As America struggles to reopen following the COVID-19 pandemic, some have openly suggested that, even though millions of Americans are returning to a variety of social settings—like retail businesses, laundromats and even cannabis dispensaries—attending church in-person is still too dangerous to be allowed.
Two months ago, we wrote that “asking houses of worship to briefly suspend large gatherings is neither hostile toward religion nor unreasonable in light of the threat.” For us, so long as those reasonable restrictions on our otherwise-precious civil right to religious liberty were temporary and evenly applied, the threat posed by COVID-19 supported reasonable intervention by state officials.
Unfortunately, some government officials quickly stepped over that reasonable and respectful line. Just days after our article, on Good Friday, First Liberty Institute filed a legal challenge against the mayor of Louisville (also home to the Southern Baptist Theological Seminary). A day later, Judge Justin Walker restrained Louisville’s actions, noting that, “Louisville has targeted religious worship by prohibiting drive-in church services, while not prohibiting a multitude of other non-religious drive-ins and drive-throughs—including, for example, drive-through liquor stores.”

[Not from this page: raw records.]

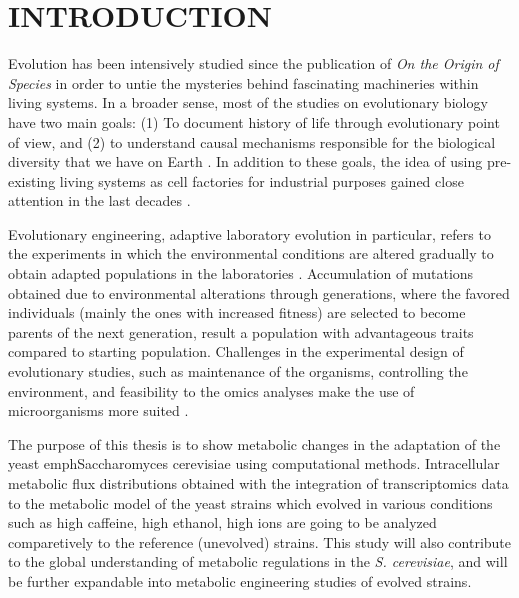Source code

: \chapter{INTRODUCTION}
Evolution has been intensively studied since the publication of \emph{On the Origin of Species} in order to untie the mysteries behind fascinating machineries within living systems. In a broader sense, most of the studies on evolutionary biology have two main goals: (1) To document history of life through evolutionary point of view, and (2) to understand causal mechanisms responsible for the biological diversity that we have on Earth \cite{futuyma2001evolution, hird2017evolutionary}. In addition to these goals, the idea of using pre-existing living systems as cell factories for industrial purposes gained close attention in the last decades \cite{nielsen2016engineering}.

Evolutionary engineering, adaptive laboratory evolution in particular, refers to the experiments in which the environmental conditions are altered gradually to obtain adapted populations in the laboratories \cite{garland2009experimental}. Accumulation of mutations obtained due to environmental alterations through generations, where the favored individuals (mainly the ones with increased fitness) are selected to become parents of the next generation, result a population with advantageous traits compared to starting population. Challenges in the experimental design of evolutionary studies, such as maintenance of the organisms, controlling the environment, and feasibility to the omics analyses make the use of microorganisms more suited \cite{mcdonald2019microbial}.

The purpose of this thesis is to show metabolic changes in the adaptation of the yeast emph{Saccharomyces cerevisiae} using computational methods. Intracellular metabolic flux distributions obtained with the integration of transcriptomics data to the metabolic model of the yeast strains which evolved in various conditions such as high caffeine, high ethanol, high ions are going to be analyzed comparetively to the reference (unevolved) strains. This study will also contribute to the global understanding of metabolic regulations in the \emph{S. cerevisiae}, and will be further expandable into metabolic engineering studies of evolved strains.

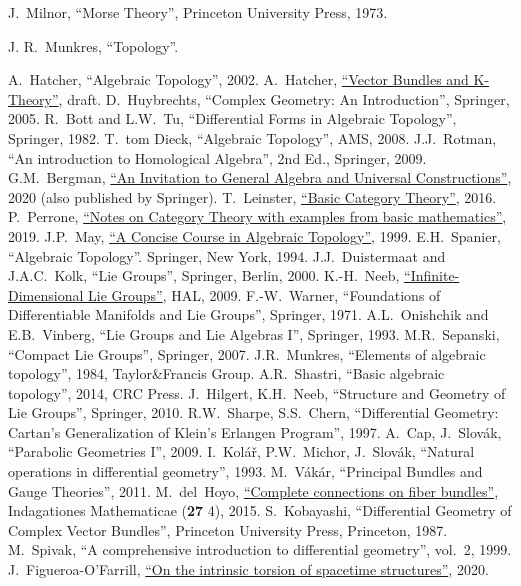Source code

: \begin{thebibliography}{}
    
    J.~Milnor, ``Morse Theory'', Princeton University Press, 1973.
    
    J. R.~Munkres, ``Topology''.
    
     A.~Hatcher, ``Algebraic Topology'', 2002.
     A.~Hatcher, \href{https://pi.math.cornell.edu/~hatcher/VBKT/VB.pdf}{``Vector Bundles and K-Theory''}, draft.
     D.~Huybrechts, ``Complex Geometry: An Introduction'', Springer, 2005.
     R.~Bott and L.W.~Tu, ``Differential Forms in Algebraic Topology'', Springer, 1982.
     T.~tom Dieck, ``Algebraic Topology'', AMS, 2008.
     J.J.~Rotman, ``An introduction to Homological Algebra'', 2nd Ed., Springer, 2009.
     G.M.~Bergman, \href{https://math.berkeley.edu/~gbergman/245/}{``An Invitation to General Algebra and Universal Constructions''}, 2020 (also published by Springer).
     T.~Leinster, \href{https://arxiv.org/abs/1612.09375}{``Basic Category Theory''}, 2016.
     P.~Perrone, \href{https://arxiv.org/abs/1912.10642}{``Notes on Category Theory with examples from basic mathematics''}, 2019.
     J.P.~May, \href{https://www.math.uchicago.edu/~may/CONCISE/ConciseRevised.pdf}{``A Concise Course in Algebraic Topology''}, 1999.
     E.H.~Spanier, ``Algebraic Topology''. Springer, New York, 1994.
     J.J.~Duistermaat and J.A.C.~Kolk, ``Lie Groups'', Springer, Berlin, 2000.
     K.-H.~Neeb, \href{https://cel.hal.science/cel-00391789}{``Infinite-Dimensional Lie Groups''}, HAL, 2009.
     F.-W.~Warner, ``Foundations of Differentiable Manifolds and Lie Groups'', Springer, 1971.
     A.L.~Onishchik and E.B.~Vinberg, ``Lie Groups and Lie Algebras I'', Springer, 1993.
     M.R.~Sepanski, ``Compact Lie Groups'', Springer, 2007.
     J.R.~Munkres, ``Elements of algebraic topology'', 1984, Taylor\&Francis Group.
     A.R.~Shastri, ``Basic algebraic topology'', 2014, CRC Press.
     J.~Hilgert, K.H.~Neeb, ``Structure and Geometry of Lie Groups'', Springer, 2010.
      R.W.~Sharpe, S.S.~Chern, ``Differential Geometry: Cartan's Generalization of Klein's Erlangen Program'', 1997.
     A.~Cap, J.~Slov\'ak, ``Parabolic Geometries I'', 2009.
     I.~Kol\'a\v{r}, P.W.~Michor, J.~Slov\'ak, ``Natural operations in differential geometry'', 1993.
     M.~V\'ak\'ar, ``Principal Bundles and Gauge Theories'', 2011.
     M.~del~Hoyo, \href{https://arxiv.org/abs/1512.03847}{``Complete connections on fiber bundles''}, Indagationes Mathematicae (\textbf{27} 4), 2015.
     S.~Kobayashi, ``Differential Geometry of Complex Vector Bundles'', Princeton University Press, Princeton, 1987.
     M.~Spivak, ``A comprehensive introduction to differential geometry'', vol.~2, 1999.
     J.~Figueroa-O'Farrill, \href{https://arxiv.org/abs/2009.01948v1}{``On the intrinsic torsion of spacetime structures''}, 2020.
    
    
    
\end{thebibliography}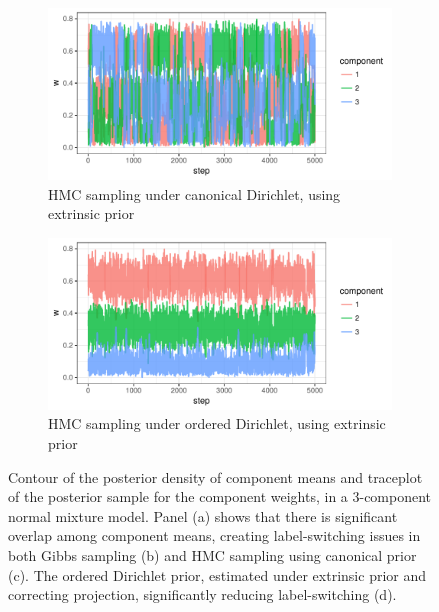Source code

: \documentclass[10pt]{article}
\DeclareMathOperator{\1}{\mathbbm{1}}
\begin{document}
\begin{figure}[H]
\begin{subfigure}[b]{0.32\textwidth}
  \includegraphics[width=1\textwidth]{fmm_w_hmc_unordered.pdf}
    \caption{HMC sampling under canonical Dirichlet, using extrinsic prior}
      \end{subfigure}
       \begin{subfigure}[b]{0.32\textwidth}
 \includegraphics[width=1\textwidth]{fmm_w_hmc.pdf}
     \caption{HMC sampling under ordered Dirichlet, using extrinsic prior}
     \end{subfigure}
\caption{Contour of the posterior density of component means and traceplot of the posterior sample for the component weights, in a 3-component normal mixture model. Panel (a) shows that there is significant overlap among component means, creating label-switching issues in both Gibbs sampling (b) and HMC sampling using canonical prior (c). The ordered Dirichlet prior, estimated under extrinsic prior and correcting projection, significantly reducing label-switching (d).}
\label{dirichlet}
\end{figure}
\end{document}

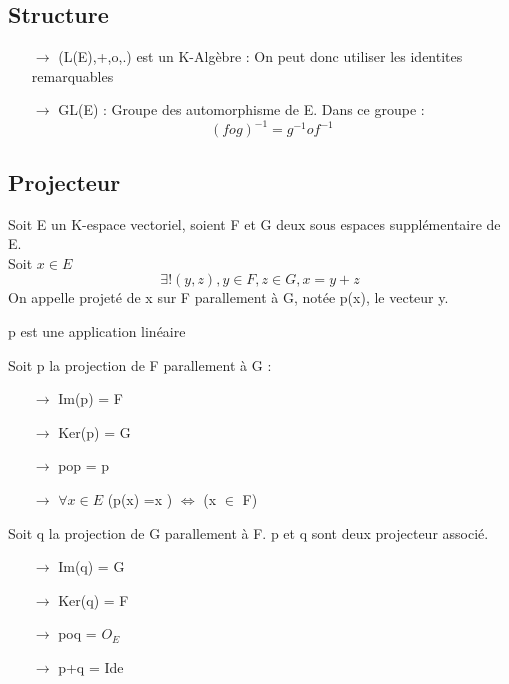 \subsection{Structure}
\begin{itemize}
 \item[$\rightarrow$] (L(E),+,o,.) est un K-Algèbre : On peut donc utiliser les identites remarquables
 \item[$\rightarrow$] GL(E) : Groupe des automorphisme de E. Dans ce groupe : $$(fog)^{-1} = g^{-1}of^{-1}$$
\end{itemize}
\subsection{Projecteur}
\begin{de}
Soit E un K-espace vectoriel, soient F et G deux sous espaces supplémentaire de E.\\
Soit $x \in E$
$$\exists !(y,z), y\in F, z\in G, x=y+z$$
On appelle projeté de x sur F parallement à G, notée p(x), le vecteur y.
\end{de}
\begin{prop}
p est une application linéaire
\end{prop}
\begin{prop}
Soit p la projection de F parallement à G :\\
 \begin{itemize}
 \item[$\rightarrow$] Im(p) = F\\
 \item[$\rightarrow$] Ker(p) = G\\
 \item[$\rightarrow$] pop = p\\
 \item[$\rightarrow$] $\forall x \in E$ (p(x) =x ) $\Leftrightarrow$ (x $\in$ F)\\
\end{itemize}
\end{prop}
\begin{prop}
Soit q la projection de G parallement à F. p et q sont deux projecteur associé.
 \begin{itemize}
 \item[$\rightarrow$] Im(q) = G\\
 \item[$\rightarrow$] Ker(q) = F\\
 \item[$\rightarrow$] poq = $O_E$\\
 \item[$\rightarrow$] p+q = Ide\\
\end{itemize}
\end{prop}
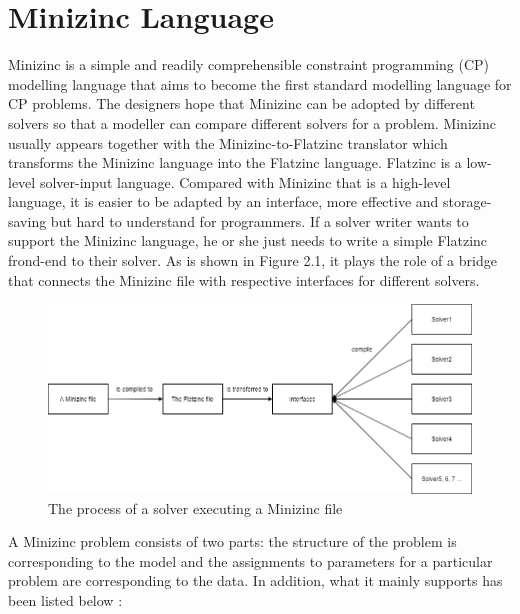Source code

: \section{Minizinc Language}
Minizinc \cite{r10} is a simple and readily comprehensible constraint programming (CP) modelling language that aims to become the first standard modelling language for CP problems. The designers hope that Minizinc can be adopted by different solvers so that a modeller can compare different solvers for a problem. Minizinc usually appears together with the Minizinc-to-Flatzinc translator which transforms the Minizinc language into the Flatzinc language. Flatzinc \cite{r10} is a low-level solver-input language. Compared with Minizinc that is a high-level language, it is easier to be adapted by an interface, more effective and storage-saving but hard to understand for programmers. If a solver writer wants to support the Minizinc language, he or she just needs to write a simple Flatzinc frond-end to their solver. As is shown in Figure 2.1, it plays the role of a bridge that connects the Minizinc file with respective interfaces for different solvers. 
\begin{figure}[htbp]
\centering
\includegraphics[width=0.8\linewidth]{figs/flowofMinizinc.png}
\caption{The process of a solver executing a Minizinc file}
  \label{fig:process}
\end{figure}
A Minizinc problem consists of two parts: the structure of the problem is corresponding to the model and the assignments to parameters for a particular problem are corresponding to the data. In addition, what it mainly supports has been listed below \cite{r10}:\\
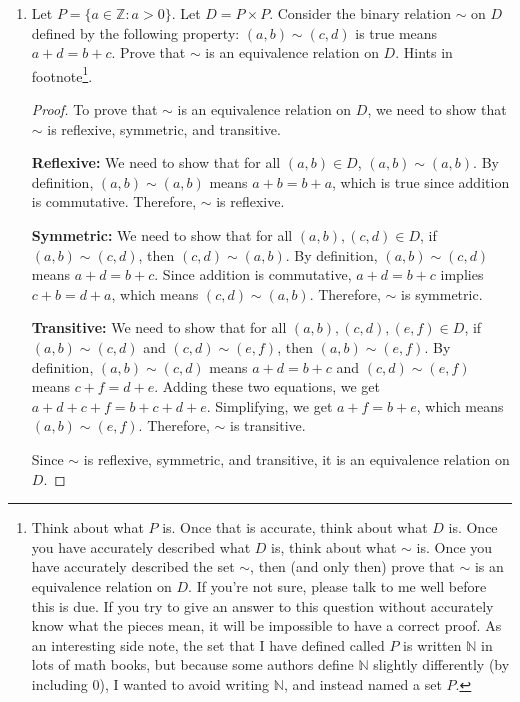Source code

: \documentclass{article}
\newcommand\Z{\mathbb{Z}}
\begin{document}
\begin{enumerate}

\item Let $P = \{a \in \Z : a > 0\}$. Let $D = P \times P$. Consider the binary relation $\sim$ on $D$ defined by the following property: $(a,b) \sim (c,d)$ is true means $a+d=b+c$. Prove that $\sim$ is an equivalence relation on $D$. Hints in footnote\footnote{Think about what $P$ is. Once that is accurate, think about what $D$ is. Once you have accurately described what $D$ is, think about what $\sim$ is. Once you have accurately described the set $\sim$, then (and only then) prove that $\sim$ is an equivalence relation on $D$. If you're not sure, please talk to me well before this is due. If you try to give an answer to this question without accurately know what the pieces mean, it will be impossible to have a correct proof. As an interesting side note, the set that I have defined called $P$ is written $\mathbb{N}$ in lots of math books, but because some authors define $\mathbb{N}$ slightly differently (by including $0$), I wanted to avoid writing $\mathbb{N}$, and instead named a set $P$.}.

\begin{proof}
    To prove that $\sim$ is an equivalence relation on $D$, we need to show that $\sim$ is reflexive, symmetric, and transitive.

    \textbf{Reflexive:} We need to show that for all $(a,b) \in D$, $(a,b) \sim (a,b)$. By definition, $(a,b) \sim (a,b)$ means $a+b = b+a$, which is true since addition is commutative. Therefore, $\sim$ is reflexive.

    \textbf{Symmetric:} We need to show that for all $(a,b), (c,d) \in D$, if $(a,b) \sim (c,d)$, then $(c,d) \sim (a,b)$. By definition, $(a,b) \sim (c,d)$ means $a+d = b+c$. Since addition is commutative, $a+d = b+c$ implies $c+b = d+a$, which means $(c,d) \sim (a,b)$. Therefore, $\sim$ is symmetric.

    \textbf{Transitive:} We need to show that for all $(a,b), (c,d), (e,f) \in D$, if $(a,b) \sim (c,d)$ and $(c,d) \sim (e,f)$, then $(a,b) \sim (e,f)$. By definition, $(a,b) \sim (c,d)$ means $a+d = b+c$ and $(c,d) \sim (e,f)$ means $c+f = d+e$. Adding these two equations, we get $a+d + c+f = b+c + d+e$. Simplifying, we get $a+f = b+e$, which means $(a,b) \sim (e,f)$. Therefore, $\sim$ is transitive.

    Since $\sim$ is reflexive, symmetric, and transitive, it is an equivalence relation on $D$.
\end{proof}


\end{enumerate}
\end{document}
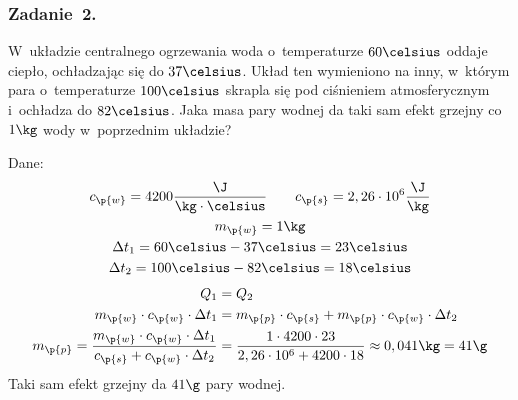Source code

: \subsubsection*{Zadanie~2.}
\begin{statement}
    W~układzie centralnego ogrzewania woda o~temperaturze \(60\celsius\) oddaje ciepło, ochładzając się do \(37\celsius\). Układ ten wymieniono na inny, w~którym para o~temperaturze \(100\celsius\) skrapla się pod ciśnieniem atmosferycznym i~ochładza do \(82\celsius\). Jaka masa pary wodnej da taki sam efekt grzejny co \(1\kg\) wody w~poprzednim układzie?
\end{statement}
Dane:
\begin{gather*}
    c_\p{w} = 4200\frac{\J}{\kg \cdot \celsius} \qquad c_\p{s} = 2,26 \cdot 10^6 \frac{\J}{\kg}\\
    m_\p{w} = 1\kg\\
    \Delta t_1 = 60\celsius - 37\celsius = 23\celsius\\
    \Delta t_2 = 100\celsius - 82\celsius = 18\celsius
\end{gather*}
\begin{align*}
    Q_1 &= Q_2\\
    m_\p{w} \cdot c_\p{w} \cdot \Delta t_1 &= m_\p{p} \cdot c_\p{s} + m_\p{p} \cdot c_\p{w} \cdot \Delta t_2\\
    m_\p{p} = \frac{m_\p{w} \cdot c_\p{w} \cdot \Delta t_1}{c_\p{s} + c_\p{w} \cdot \Delta t_2}
        &= \frac{1 \cdot 4200 \cdot 23}{2,26 \cdot 10^6 + 4200 \cdot 18}
        \approx 0,041\kg
        = 41\g
\end{align*}
Taki sam efekt grzejny da \(41\g\) pary wodnej.
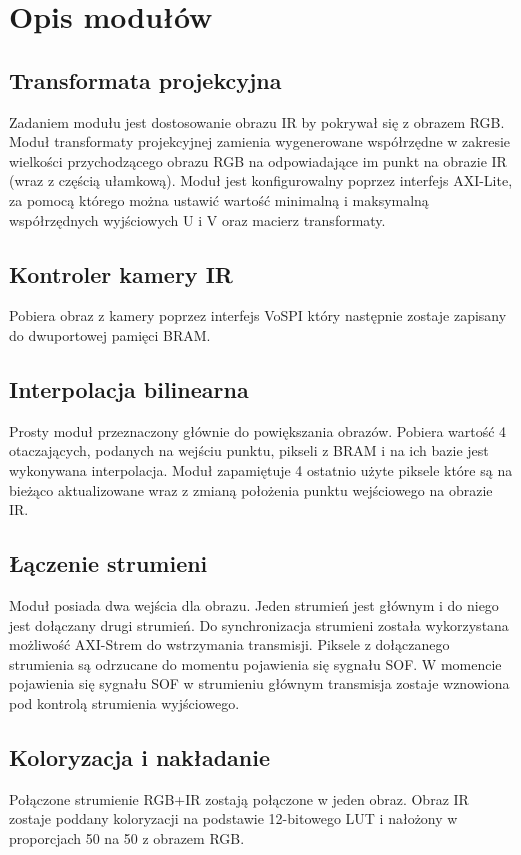 \section{Opis modułów}

\subsection{Transformata projekcyjna}
Zadaniem modułu jest dostosowanie obrazu IR by pokrywał się z obrazem RGB. Moduł transformaty projekcyjnej zamienia wygenerowane współrzędne w zakresie wielkości przychodzącego obrazu RGB na odpowiadające im punkt na obrazie IR (wraz z częścią ułamkową). Moduł jest konfigurowalny poprzez interfejs AXI-Lite, za pomocą którego można ustawić wartość minimalną i maksymalną współrzędnych wyjściowych U i V oraz macierz transformaty.
\subsection{Kontroler kamery IR}
Pobiera obraz z kamery poprzez interfejs VoSPI który następnie zostaje zapisany do dwuportowej pamięci BRAM.
\subsection{Interpolacja bilinearna}
Prosty moduł przeznaczony głównie do powiększania obrazów. Pobiera wartość 4 otaczających, podanych na wejściu punktu, pikseli z BRAM i na ich bazie jest wykonywana interpolacja. Moduł zapamiętuje 4 ostatnio użyte piksele które są na bieżąco aktualizowane wraz z zmianą położenia punktu wejściowego na obrazie IR.
\subsection{Łączenie strumieni}
Moduł posiada dwa wejścia dla obrazu. Jeden strumień jest głównym i do niego jest dołączany drugi strumień. Do synchronizacja strumieni została wykorzystana możliwość AXI-Strem do wstrzymania transmisji. Piksele z dołączanego strumienia są odrzucane do momentu pojawienia się sygnału SOF. W momencie pojawienia się sygnału SOF w strumieniu głównym transmisja zostaje wznowiona pod kontrolą strumienia wyjściowego. 
\subsection{Koloryzacja i nakładanie}
Połączone strumienie RGB+IR zostają połączone w jeden obraz. Obraz IR zostaje poddany koloryzacji na podstawie 12-bitowego LUT i nałożony w proporcjach 50 na 50 z obrazem RGB.
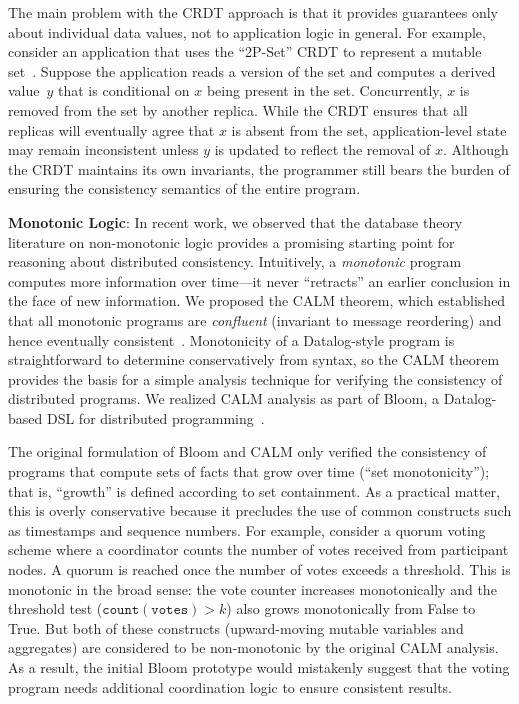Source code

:The main problem with the CRDT approach is that it provides guarantees only
about individual data values, not to application logic in general. For example,
consider an application that uses the ``2P-Set'' CRDT to represent a mutable
set~\cite{Shapiro2011a}. Suppose the application reads a version of the set and
computes a derived value~$y$ that is conditional on $x$ being present in the
set. Concurrently, $x$ is removed from the set by another replica. While the
CRDT ensures that all replicas will eventually agree that $x$ is absent from the
set, application-level state may remain inconsistent unless $y$ is updated to
reflect the removal of $x$. Although the CRDT maintains its own invariants, the
programmer still bears the burden of ensuring the consistency semantics of the
entire program.


\vspace{0.5em} \noindent
\textbf{Monotonic Logic}: In recent work, we observed that the database theory
literature on non-monotonic logic provides a promising starting point for
reasoning about distributed consistency. Intuitively, a \emph{monotonic} program
computes more information over time---it never ``retracts'' an earlier
conclusion in the face of new information. We proposed the CALM theorem, which
established that all monotonic programs are \emph{confluent} (invariant to
message reordering) and hence eventually
consistent~\cite{Ameloot2011,Hellerstein2010,dedalus-pods12-tr}. Monotonicity of
a Datalog-style program is straightforward to determine conservatively from
syntax, so the CALM theorem provides the basis for a simple analysis technique
for verifying the consistency of distributed programs. We realized CALM analysis
as part of Bloom, a Datalog-based DSL for distributed
programming~\cite{Alvaro2011,bloom}.

The original formulation of Bloom and CALM only verified the consistency of
programs that compute sets of facts that grow over time (``set monotonicity'');
that is, ``growth'' is defined according to set containment. As a practical
matter, this is overly conservative because it precludes the use of common
constructs such as timestamps and sequence numbers. For example, consider a
quorum voting scheme where a coordinator counts the number of votes received
from participant nodes. A quorum is reached once the number of votes exceeds a
threshold. This is monotonic in the broad sense: the vote counter increases
monotonically and the threshold test ($\mathtt{count(votes)} > k$) also grows
monotonically from False to True. But both of these constructs (upward-moving
mutable variables and aggregates) are considered to be non-monotonic by the
original CALM analysis.  As a result, the initial Bloom prototype would
mistakenly suggest that the voting program needs additional coordination logic
to ensure consistent results.

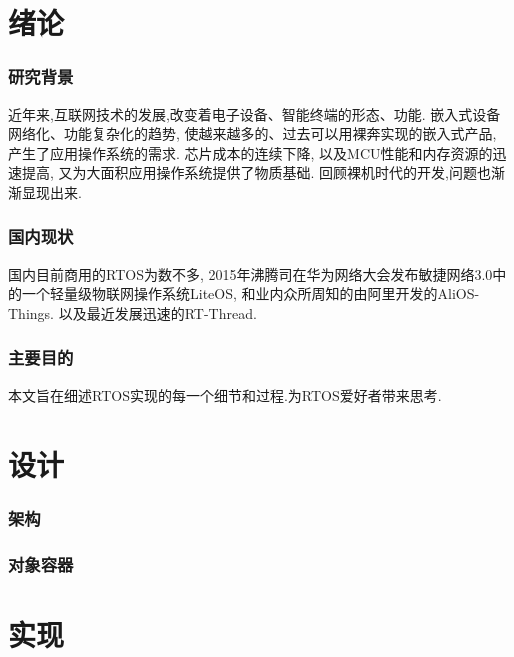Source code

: 
\iffalse
\fi


\chapter{绪论}
\subsection{研究背景}
近年来,互联网技术的发展,改变着电子设备、智能终端的形态、功能.
嵌入式设备网络化、功能复杂化的趋势,
使越来越多的、过去可以用裸奔实现的嵌入式产品,
产生了应用操作系统的需求.
芯片成本的连续下降,
以及MCU性能和内存资源的迅速提高,
又为大面积应用操作系统提供了物质基础.
回顾裸机时代的开发,问题也渐渐显现出来.

\subsection{国内现状}
国内目前商用的RTOS为数不多,
2015年沸腾司在华为网络大会发布敏捷网络3.0中的一个轻量级物联网操作系统LiteOS,
和业内众所周知的由阿里开发的AliOS-Things.
以及最近发展迅速的RT-Thread.

\subsection{主要目的}
本文旨在细述RTOS实现的每一个细节和过程.为RTOS爱好者带来思考.


\chapter{设计}
\subsection{架构}
\subsection{对象容器}


\chapter{实现}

Currently, states like California, New York, and Maine continue to impose unyielding restrictions upon the nation’s houses of worship. “The precise question of when restrictions on particular social activities should be lifted during the pandemic,” Chief Justice John Roberts recently suggested, “is a dynamic and fact-intensive matter subject to reasonable disagreement.”
Justice Kavanaugh, writing also for Justices Thomas and Gorsuch, disagreed in at least one important respect. He concluded that the plaintiff church raising its concern to the U.